Definition of Two's Complement?

Question

I've been reading over a couple of questions/answers here:

twos-complement-in-python

is-twos-complement-notation-of-a-positive-number-the-same-number

Someone gave some sample code to create a two's complement of a number:

def twos_comp(val, bits):
    """compute the 2's compliment of int value val"""
    if( (val&(1<<(bits-1))) != 0 ):
        val = val - (1<<bits)
    return val

In addition someone defined two's complement as thus:

Two's complement notation uses the n-bit two's complement to flip the sign. For 8-bit numbers, the number is subtracted from 2^8 to produce its negative.
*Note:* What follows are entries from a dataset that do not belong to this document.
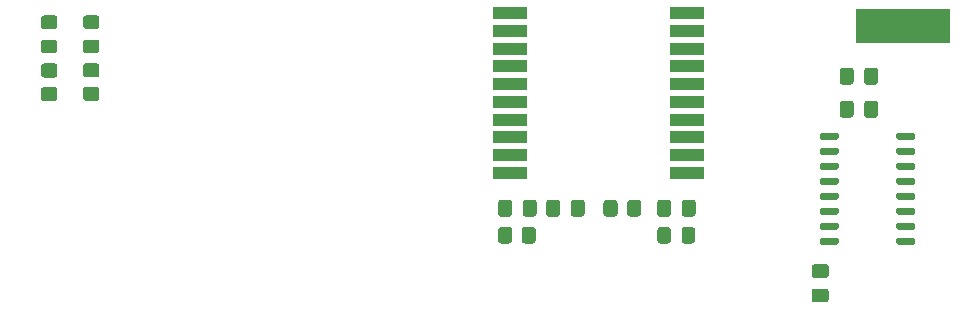
<source format=gtp>
G04 #@! TF.GenerationSoftware,KiCad,Pcbnew,5.1.9+dfsg1-1*
G04 #@! TF.CreationDate,2022-11-10T15:58:18+09:00*
G04 #@! TF.ProjectId,adapter-board,61646170-7465-4722-9d62-6f6172642e6b,rev?*
G04 #@! TF.SameCoordinates,Original*
G04 #@! TF.FileFunction,Paste,Top*
G04 #@! TF.FilePolarity,Positive*
%FSLAX46Y46*%
G04 Gerber Fmt 4.6, Leading zero omitted, Abs format (unit mm)*
G04 Created by KiCad (PCBNEW 5.1.9+dfsg1-1) date 2022-11-10 15:58:18*
%MOMM*%
%LPD*%
G01*
G04 APERTURE LIST*
%ADD10R,3.000000X1.000000*%
%ADD11R,8.000000X3.000000*%
G04 APERTURE END LIST*
D10*
X125850000Y-67818000D03*
X125850000Y-69318000D03*
X125850000Y-70818000D03*
X125850000Y-72318000D03*
X125850000Y-73818000D03*
X125850000Y-75318000D03*
X125850000Y-76818000D03*
X125850000Y-78318000D03*
X125850000Y-79818000D03*
X125850000Y-81318000D03*
X140850000Y-81318000D03*
X140850000Y-79818000D03*
X140850000Y-78318000D03*
X140850000Y-76818000D03*
X140850000Y-75318000D03*
X140850000Y-73818000D03*
X140850000Y-72318000D03*
X140850000Y-70818000D03*
X140850000Y-69318000D03*
X140850000Y-67818000D03*
G36*
G01*
X152108000Y-78382000D02*
X152108000Y-78082000D01*
G75*
G02*
X152258000Y-77932000I150000J0D01*
G01*
X153558000Y-77932000D01*
G75*
G02*
X153708000Y-78082000I0J-150000D01*
G01*
X153708000Y-78382000D01*
G75*
G02*
X153558000Y-78532000I-150000J0D01*
G01*
X152258000Y-78532000D01*
G75*
G02*
X152108000Y-78382000I0J150000D01*
G01*
G37*
G36*
G01*
X152108000Y-79652000D02*
X152108000Y-79352000D01*
G75*
G02*
X152258000Y-79202000I150000J0D01*
G01*
X153558000Y-79202000D01*
G75*
G02*
X153708000Y-79352000I0J-150000D01*
G01*
X153708000Y-79652000D01*
G75*
G02*
X153558000Y-79802000I-150000J0D01*
G01*
X152258000Y-79802000D01*
G75*
G02*
X152108000Y-79652000I0J150000D01*
G01*
G37*
G36*
G01*
X152108000Y-80922000D02*
X152108000Y-80622000D01*
G75*
G02*
X152258000Y-80472000I150000J0D01*
G01*
X153558000Y-80472000D01*
G75*
G02*
X153708000Y-80622000I0J-150000D01*
G01*
X153708000Y-80922000D01*
G75*
G02*
X153558000Y-81072000I-150000J0D01*
G01*
X152258000Y-81072000D01*
G75*
G02*
X152108000Y-80922000I0J150000D01*
G01*
G37*
G36*
G01*
X152108000Y-82192000D02*
X152108000Y-81892000D01*
G75*
G02*
X152258000Y-81742000I150000J0D01*
G01*
X153558000Y-81742000D01*
G75*
G02*
X153708000Y-81892000I0J-150000D01*
G01*
X153708000Y-82192000D01*
G75*
G02*
X153558000Y-82342000I-150000J0D01*
G01*
X152258000Y-82342000D01*
G75*
G02*
X152108000Y-82192000I0J150000D01*
G01*
G37*
G36*
G01*
X152108000Y-83462000D02*
X152108000Y-83162000D01*
G75*
G02*
X152258000Y-83012000I150000J0D01*
G01*
X153558000Y-83012000D01*
G75*
G02*
X153708000Y-83162000I0J-150000D01*
G01*
X153708000Y-83462000D01*
G75*
G02*
X153558000Y-83612000I-150000J0D01*
G01*
X152258000Y-83612000D01*
G75*
G02*
X152108000Y-83462000I0J150000D01*
G01*
G37*
G36*
G01*
X152108000Y-84732000D02*
X152108000Y-84432000D01*
G75*
G02*
X152258000Y-84282000I150000J0D01*
G01*
X153558000Y-84282000D01*
G75*
G02*
X153708000Y-84432000I0J-150000D01*
G01*
X153708000Y-84732000D01*
G75*
G02*
X153558000Y-84882000I-150000J0D01*
G01*
X152258000Y-84882000D01*
G75*
G02*
X152108000Y-84732000I0J150000D01*
G01*
G37*
G36*
G01*
X152108000Y-86002000D02*
X152108000Y-85702000D01*
G75*
G02*
X152258000Y-85552000I150000J0D01*
G01*
X153558000Y-85552000D01*
G75*
G02*
X153708000Y-85702000I0J-150000D01*
G01*
X153708000Y-86002000D01*
G75*
G02*
X153558000Y-86152000I-150000J0D01*
G01*
X152258000Y-86152000D01*
G75*
G02*
X152108000Y-86002000I0J150000D01*
G01*
G37*
G36*
G01*
X152108000Y-87272000D02*
X152108000Y-86972000D01*
G75*
G02*
X152258000Y-86822000I150000J0D01*
G01*
X153558000Y-86822000D01*
G75*
G02*
X153708000Y-86972000I0J-150000D01*
G01*
X153708000Y-87272000D01*
G75*
G02*
X153558000Y-87422000I-150000J0D01*
G01*
X152258000Y-87422000D01*
G75*
G02*
X152108000Y-87272000I0J150000D01*
G01*
G37*
G36*
G01*
X158608000Y-87272000D02*
X158608000Y-86972000D01*
G75*
G02*
X158758000Y-86822000I150000J0D01*
G01*
X160058000Y-86822000D01*
G75*
G02*
X160208000Y-86972000I0J-150000D01*
G01*
X160208000Y-87272000D01*
G75*
G02*
X160058000Y-87422000I-150000J0D01*
G01*
X158758000Y-87422000D01*
G75*
G02*
X158608000Y-87272000I0J150000D01*
G01*
G37*
G36*
G01*
X158608000Y-86002000D02*
X158608000Y-85702000D01*
G75*
G02*
X158758000Y-85552000I150000J0D01*
G01*
X160058000Y-85552000D01*
G75*
G02*
X160208000Y-85702000I0J-150000D01*
G01*
X160208000Y-86002000D01*
G75*
G02*
X160058000Y-86152000I-150000J0D01*
G01*
X158758000Y-86152000D01*
G75*
G02*
X158608000Y-86002000I0J150000D01*
G01*
G37*
G36*
G01*
X158608000Y-84732000D02*
X158608000Y-84432000D01*
G75*
G02*
X158758000Y-84282000I150000J0D01*
G01*
X160058000Y-84282000D01*
G75*
G02*
X160208000Y-84432000I0J-150000D01*
G01*
X160208000Y-84732000D01*
G75*
G02*
X160058000Y-84882000I-150000J0D01*
G01*
X158758000Y-84882000D01*
G75*
G02*
X158608000Y-84732000I0J150000D01*
G01*
G37*
G36*
G01*
X158608000Y-83462000D02*
X158608000Y-83162000D01*
G75*
G02*
X158758000Y-83012000I150000J0D01*
G01*
X160058000Y-83012000D01*
G75*
G02*
X160208000Y-83162000I0J-150000D01*
G01*
X160208000Y-83462000D01*
G75*
G02*
X160058000Y-83612000I-150000J0D01*
G01*
X158758000Y-83612000D01*
G75*
G02*
X158608000Y-83462000I0J150000D01*
G01*
G37*
G36*
G01*
X158608000Y-82192000D02*
X158608000Y-81892000D01*
G75*
G02*
X158758000Y-81742000I150000J0D01*
G01*
X160058000Y-81742000D01*
G75*
G02*
X160208000Y-81892000I0J-150000D01*
G01*
X160208000Y-82192000D01*
G75*
G02*
X160058000Y-82342000I-150000J0D01*
G01*
X158758000Y-82342000D01*
G75*
G02*
X158608000Y-82192000I0J150000D01*
G01*
G37*
G36*
G01*
X158608000Y-80922000D02*
X158608000Y-80622000D01*
G75*
G02*
X158758000Y-80472000I150000J0D01*
G01*
X160058000Y-80472000D01*
G75*
G02*
X160208000Y-80622000I0J-150000D01*
G01*
X160208000Y-80922000D01*
G75*
G02*
X160058000Y-81072000I-150000J0D01*
G01*
X158758000Y-81072000D01*
G75*
G02*
X158608000Y-80922000I0J150000D01*
G01*
G37*
G36*
G01*
X158608000Y-79652000D02*
X158608000Y-79352000D01*
G75*
G02*
X158758000Y-79202000I150000J0D01*
G01*
X160058000Y-79202000D01*
G75*
G02*
X160208000Y-79352000I0J-150000D01*
G01*
X160208000Y-79652000D01*
G75*
G02*
X160058000Y-79802000I-150000J0D01*
G01*
X158758000Y-79802000D01*
G75*
G02*
X158608000Y-79652000I0J150000D01*
G01*
G37*
G36*
G01*
X158608000Y-78382000D02*
X158608000Y-78082000D01*
G75*
G02*
X158758000Y-77932000I150000J0D01*
G01*
X160058000Y-77932000D01*
G75*
G02*
X160208000Y-78082000I0J-150000D01*
G01*
X160208000Y-78382000D01*
G75*
G02*
X160058000Y-78532000I-150000J0D01*
G01*
X158758000Y-78532000D01*
G75*
G02*
X158608000Y-78382000I0J150000D01*
G01*
G37*
G36*
G01*
X86417999Y-70055000D02*
X87318001Y-70055000D01*
G75*
G02*
X87568000Y-70304999I0J-249999D01*
G01*
X87568000Y-70955001D01*
G75*
G02*
X87318001Y-71205000I-249999J0D01*
G01*
X86417999Y-71205000D01*
G75*
G02*
X86168000Y-70955001I0J249999D01*
G01*
X86168000Y-70304999D01*
G75*
G02*
X86417999Y-70055000I249999J0D01*
G01*
G37*
G36*
G01*
X86417999Y-68005000D02*
X87318001Y-68005000D01*
G75*
G02*
X87568000Y-68254999I0J-249999D01*
G01*
X87568000Y-68905001D01*
G75*
G02*
X87318001Y-69155000I-249999J0D01*
G01*
X86417999Y-69155000D01*
G75*
G02*
X86168000Y-68905001I0J249999D01*
G01*
X86168000Y-68254999D01*
G75*
G02*
X86417999Y-68005000I249999J0D01*
G01*
G37*
G36*
G01*
X89973999Y-67996000D02*
X90874001Y-67996000D01*
G75*
G02*
X91124000Y-68245999I0J-249999D01*
G01*
X91124000Y-68896001D01*
G75*
G02*
X90874001Y-69146000I-249999J0D01*
G01*
X89973999Y-69146000D01*
G75*
G02*
X89724000Y-68896001I0J249999D01*
G01*
X89724000Y-68245999D01*
G75*
G02*
X89973999Y-67996000I249999J0D01*
G01*
G37*
G36*
G01*
X89973999Y-70046000D02*
X90874001Y-70046000D01*
G75*
G02*
X91124000Y-70295999I0J-249999D01*
G01*
X91124000Y-70946001D01*
G75*
G02*
X90874001Y-71196000I-249999J0D01*
G01*
X89973999Y-71196000D01*
G75*
G02*
X89724000Y-70946001I0J249999D01*
G01*
X89724000Y-70295999D01*
G75*
G02*
X89973999Y-70046000I249999J0D01*
G01*
G37*
G36*
G01*
X86417999Y-74060000D02*
X87318001Y-74060000D01*
G75*
G02*
X87568000Y-74309999I0J-249999D01*
G01*
X87568000Y-75010001D01*
G75*
G02*
X87318001Y-75260000I-249999J0D01*
G01*
X86417999Y-75260000D01*
G75*
G02*
X86168000Y-75010001I0J249999D01*
G01*
X86168000Y-74309999D01*
G75*
G02*
X86417999Y-74060000I249999J0D01*
G01*
G37*
G36*
G01*
X86417999Y-72060000D02*
X87318001Y-72060000D01*
G75*
G02*
X87568000Y-72309999I0J-249999D01*
G01*
X87568000Y-73010001D01*
G75*
G02*
X87318001Y-73260000I-249999J0D01*
G01*
X86417999Y-73260000D01*
G75*
G02*
X86168000Y-73010001I0J249999D01*
G01*
X86168000Y-72309999D01*
G75*
G02*
X86417999Y-72060000I249999J0D01*
G01*
G37*
G36*
G01*
X89973999Y-72044000D02*
X90874001Y-72044000D01*
G75*
G02*
X91124000Y-72293999I0J-249999D01*
G01*
X91124000Y-72994001D01*
G75*
G02*
X90874001Y-73244000I-249999J0D01*
G01*
X89973999Y-73244000D01*
G75*
G02*
X89724000Y-72994001I0J249999D01*
G01*
X89724000Y-72293999D01*
G75*
G02*
X89973999Y-72044000I249999J0D01*
G01*
G37*
G36*
G01*
X89973999Y-74044000D02*
X90874001Y-74044000D01*
G75*
G02*
X91124000Y-74293999I0J-249999D01*
G01*
X91124000Y-74994001D01*
G75*
G02*
X90874001Y-75244000I-249999J0D01*
G01*
X89973999Y-75244000D01*
G75*
G02*
X89724000Y-74994001I0J249999D01*
G01*
X89724000Y-74293999D01*
G75*
G02*
X89973999Y-74044000I249999J0D01*
G01*
G37*
G36*
G01*
X153801500Y-73627000D02*
X153801500Y-72677000D01*
G75*
G02*
X154051500Y-72427000I250000J0D01*
G01*
X154726500Y-72427000D01*
G75*
G02*
X154976500Y-72677000I0J-250000D01*
G01*
X154976500Y-73627000D01*
G75*
G02*
X154726500Y-73877000I-250000J0D01*
G01*
X154051500Y-73877000D01*
G75*
G02*
X153801500Y-73627000I0J250000D01*
G01*
G37*
G36*
G01*
X155876500Y-73627000D02*
X155876500Y-72677000D01*
G75*
G02*
X156126500Y-72427000I250000J0D01*
G01*
X156801500Y-72427000D01*
G75*
G02*
X157051500Y-72677000I0J-250000D01*
G01*
X157051500Y-73627000D01*
G75*
G02*
X156801500Y-73877000I-250000J0D01*
G01*
X156126500Y-73877000D01*
G75*
G02*
X155876500Y-73627000I0J250000D01*
G01*
G37*
G36*
G01*
X155876500Y-76421000D02*
X155876500Y-75471000D01*
G75*
G02*
X156126500Y-75221000I250000J0D01*
G01*
X156801500Y-75221000D01*
G75*
G02*
X157051500Y-75471000I0J-250000D01*
G01*
X157051500Y-76421000D01*
G75*
G02*
X156801500Y-76671000I-250000J0D01*
G01*
X156126500Y-76671000D01*
G75*
G02*
X155876500Y-76421000I0J250000D01*
G01*
G37*
G36*
G01*
X153801500Y-76421000D02*
X153801500Y-75471000D01*
G75*
G02*
X154051500Y-75221000I250000J0D01*
G01*
X154726500Y-75221000D01*
G75*
G02*
X154976500Y-75471000I0J-250000D01*
G01*
X154976500Y-76421000D01*
G75*
G02*
X154726500Y-76671000I-250000J0D01*
G01*
X154051500Y-76671000D01*
G75*
G02*
X153801500Y-76421000I0J250000D01*
G01*
G37*
D11*
X159146000Y-68900000D03*
G36*
G01*
X152621000Y-92303000D02*
X151671000Y-92303000D01*
G75*
G02*
X151421000Y-92053000I0J250000D01*
G01*
X151421000Y-91378000D01*
G75*
G02*
X151671000Y-91128000I250000J0D01*
G01*
X152621000Y-91128000D01*
G75*
G02*
X152871000Y-91378000I0J-250000D01*
G01*
X152871000Y-92053000D01*
G75*
G02*
X152621000Y-92303000I-250000J0D01*
G01*
G37*
G36*
G01*
X152621000Y-90228000D02*
X151671000Y-90228000D01*
G75*
G02*
X151421000Y-89978000I0J250000D01*
G01*
X151421000Y-89303000D01*
G75*
G02*
X151671000Y-89053000I250000J0D01*
G01*
X152621000Y-89053000D01*
G75*
G02*
X152871000Y-89303000I0J-250000D01*
G01*
X152871000Y-89978000D01*
G75*
G02*
X152621000Y-90228000I-250000J0D01*
G01*
G37*
G36*
G01*
X130127500Y-83853000D02*
X130127500Y-84803000D01*
G75*
G02*
X129877500Y-85053000I-250000J0D01*
G01*
X129202500Y-85053000D01*
G75*
G02*
X128952500Y-84803000I0J250000D01*
G01*
X128952500Y-83853000D01*
G75*
G02*
X129202500Y-83603000I250000J0D01*
G01*
X129877500Y-83603000D01*
G75*
G02*
X130127500Y-83853000I0J-250000D01*
G01*
G37*
G36*
G01*
X132202500Y-83853000D02*
X132202500Y-84803000D01*
G75*
G02*
X131952500Y-85053000I-250000J0D01*
G01*
X131277500Y-85053000D01*
G75*
G02*
X131027500Y-84803000I0J250000D01*
G01*
X131027500Y-83853000D01*
G75*
G02*
X131277500Y-83603000I250000J0D01*
G01*
X131952500Y-83603000D01*
G75*
G02*
X132202500Y-83853000I0J-250000D01*
G01*
G37*
G36*
G01*
X124888500Y-84803000D02*
X124888500Y-83853000D01*
G75*
G02*
X125138500Y-83603000I250000J0D01*
G01*
X125813500Y-83603000D01*
G75*
G02*
X126063500Y-83853000I0J-250000D01*
G01*
X126063500Y-84803000D01*
G75*
G02*
X125813500Y-85053000I-250000J0D01*
G01*
X125138500Y-85053000D01*
G75*
G02*
X124888500Y-84803000I0J250000D01*
G01*
G37*
G36*
G01*
X126963500Y-84803000D02*
X126963500Y-83853000D01*
G75*
G02*
X127213500Y-83603000I250000J0D01*
G01*
X127888500Y-83603000D01*
G75*
G02*
X128138500Y-83853000I0J-250000D01*
G01*
X128138500Y-84803000D01*
G75*
G02*
X127888500Y-85053000I-250000J0D01*
G01*
X127213500Y-85053000D01*
G75*
G02*
X126963500Y-84803000I0J250000D01*
G01*
G37*
G36*
G01*
X124876000Y-87064001D02*
X124876000Y-86163999D01*
G75*
G02*
X125125999Y-85914000I249999J0D01*
G01*
X125826001Y-85914000D01*
G75*
G02*
X126076000Y-86163999I0J-249999D01*
G01*
X126076000Y-87064001D01*
G75*
G02*
X125826001Y-87314000I-249999J0D01*
G01*
X125125999Y-87314000D01*
G75*
G02*
X124876000Y-87064001I0J249999D01*
G01*
G37*
G36*
G01*
X126876000Y-87064001D02*
X126876000Y-86163999D01*
G75*
G02*
X127125999Y-85914000I249999J0D01*
G01*
X127826001Y-85914000D01*
G75*
G02*
X128076000Y-86163999I0J-249999D01*
G01*
X128076000Y-87064001D01*
G75*
G02*
X127826001Y-87314000I-249999J0D01*
G01*
X127125999Y-87314000D01*
G75*
G02*
X126876000Y-87064001I0J249999D01*
G01*
G37*
G36*
G01*
X138350500Y-84803000D02*
X138350500Y-83853000D01*
G75*
G02*
X138600500Y-83603000I250000J0D01*
G01*
X139275500Y-83603000D01*
G75*
G02*
X139525500Y-83853000I0J-250000D01*
G01*
X139525500Y-84803000D01*
G75*
G02*
X139275500Y-85053000I-250000J0D01*
G01*
X138600500Y-85053000D01*
G75*
G02*
X138350500Y-84803000I0J250000D01*
G01*
G37*
G36*
G01*
X140425500Y-84803000D02*
X140425500Y-83853000D01*
G75*
G02*
X140675500Y-83603000I250000J0D01*
G01*
X141350500Y-83603000D01*
G75*
G02*
X141600500Y-83853000I0J-250000D01*
G01*
X141600500Y-84803000D01*
G75*
G02*
X141350500Y-85053000I-250000J0D01*
G01*
X140675500Y-85053000D01*
G75*
G02*
X140425500Y-84803000I0J250000D01*
G01*
G37*
G36*
G01*
X141563000Y-86163999D02*
X141563000Y-87064001D01*
G75*
G02*
X141313001Y-87314000I-249999J0D01*
G01*
X140662999Y-87314000D01*
G75*
G02*
X140413000Y-87064001I0J249999D01*
G01*
X140413000Y-86163999D01*
G75*
G02*
X140662999Y-85914000I249999J0D01*
G01*
X141313001Y-85914000D01*
G75*
G02*
X141563000Y-86163999I0J-249999D01*
G01*
G37*
G36*
G01*
X139513000Y-86163999D02*
X139513000Y-87064001D01*
G75*
G02*
X139263001Y-87314000I-249999J0D01*
G01*
X138612999Y-87314000D01*
G75*
G02*
X138363000Y-87064001I0J249999D01*
G01*
X138363000Y-86163999D01*
G75*
G02*
X138612999Y-85914000I249999J0D01*
G01*
X139263001Y-85914000D01*
G75*
G02*
X139513000Y-86163999I0J-249999D01*
G01*
G37*
G36*
G01*
X133798000Y-84778001D02*
X133798000Y-83877999D01*
G75*
G02*
X134047999Y-83628000I249999J0D01*
G01*
X134748001Y-83628000D01*
G75*
G02*
X134998000Y-83877999I0J-249999D01*
G01*
X134998000Y-84778001D01*
G75*
G02*
X134748001Y-85028000I-249999J0D01*
G01*
X134047999Y-85028000D01*
G75*
G02*
X133798000Y-84778001I0J249999D01*
G01*
G37*
G36*
G01*
X135798000Y-84778001D02*
X135798000Y-83877999D01*
G75*
G02*
X136047999Y-83628000I249999J0D01*
G01*
X136748001Y-83628000D01*
G75*
G02*
X136998000Y-83877999I0J-249999D01*
G01*
X136998000Y-84778001D01*
G75*
G02*
X136748001Y-85028000I-249999J0D01*
G01*
X136047999Y-85028000D01*
G75*
G02*
X135798000Y-84778001I0J249999D01*
G01*
G37*
M02*

</source>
These declarations went unchallenged. However, that chides with my understand of a two's complement is. I thought it's calculated by inverting the binary number and adding 1. (With the understanding that the number representation has a limited number of bits.)

Additionally, the two's complement is supposed to have the property that it is the additive inverse of the original number. But, the output from twos_comp doesn't appear to have that. In my hand calculations (and some test code I wrote) with my definition , I see that when a number and the twos complement of it are added together, a 1 is overflowed and the rest of the bits are zero, thus it has the additive inverse property.

Are there multiple definitions for twos complement, am I confused, or is that definition and function from the other posts just plain wrong?

Answer 1

Twos complement is in fact calculated by inverting the binary number and adding 1, for negative numbers. Such that abs(-1)=1=01 -> bitwise_inv(abs(-1))+abs(-1)=FE+1=FF. This is equivalent to the definition provided of subtracting the number from 2^8 (this should not be hard to see).

The sample code you provided, does not calculate twos complement in any useful way. I don't at all understand whats its trying to do, appears to quite be quite different from "subtracting the number from 2^8" as subtracts 2*8 from the number, while also failing to remember that when we refer to the value of a twos complement number what we mean is its unsigned value.

Here is a more correct implementation, using the same template. Notice that this precisely does "subtract the number from 2^8."

def twos_c(val,bits):
  if ((val&(1<<(bits-1)))!=0):
    val=(1<<bits)-abs(val)
  return val